Results: We analyzed samples from 12 healthy volunteers (44±6 yrs), 12 HTx recipients without evidence of rejection (54±11 yrs), 11 patients with acute cellular rejection (ACR; 48±12 yrs), and 6 patients with antibody-mediated rejection (AMR; defined by C4D+ immunohistochemistry; 48±13 yrs). The ACR group included 7 patients with ISHLT 1R/1B rejection and 4 with 2R/3A. 6 of 11 ACR and 5 of 6 AMR patients had evidence of donor-specific antibodies. Let-7a levels were significantly lower among the HTx group vs. controls (0.09±0.13 vs. 1.00±1.53 RU; p=0.02) and increased only among the ACR group (0.44±0.64, p=0.03) vs. the HTx group. MiR-223-3p was lower among HTx (0.31±0.38), ACR (0.33±0.37) and AMR (0.38±0.37) vs. control (1.00±0.87, p<0.01). MiR-101 levels were increased among ACR (1.83±1.61, p<0.01) and AMR groups (1.66±1.24, p<0.01) vs. HTx (0.41±0.51). There were trends towards higher miR-142-3p among ACR (p=0.06) and AMR (p=0.09) vs. the HTx group. Combination of let-7a and miR-101 and 144 identified patients with acute rejection compared to stable HTx patients (ROC AUC 0.82).

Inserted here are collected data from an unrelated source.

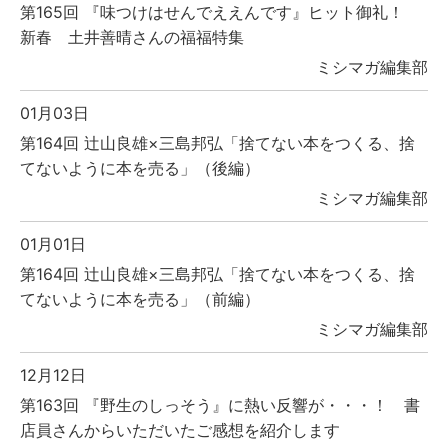
第165回 『味つけはせんでええんです』ヒット御礼！
新春 土井善晴さんの福福特集
ミシマガ編集部
01月03日
第164回 辻山良雄×三島邦弘「捨てない本をつくる、捨
てないように本を売る」（後編）
ミシマガ編集部
01月01日
第164回 辻山良雄×三島邦弘「捨てない本をつくる、捨
てないように本を売る」（前編）
ミシマガ編集部
12月12日
第163回 『野生のしっそう』に熱い反響が・・・！ 書
店員さんからいただいたご感想を紹介します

Conclusion: Circulating miRNAs related to immune function may aid in diagnosis of cardiac allograft rejection. Our data show that miR-101 and 223-3p and let-7a have diagnostic potential for identifying patients with ACR and AMR. Our ongoing studies will analyze roles for miRs as ancillary markers of graft rejection following HTx.
Author Disclosures: R. Givens: None. D. Templeton: None. R. Ji: None. P. Kennel: None. D. Mancini: None. Y. Naka: None. H. Takayama: None. I. George: None. P.C. Schulze: None.
- © 2014 by American Heart Association, Inc.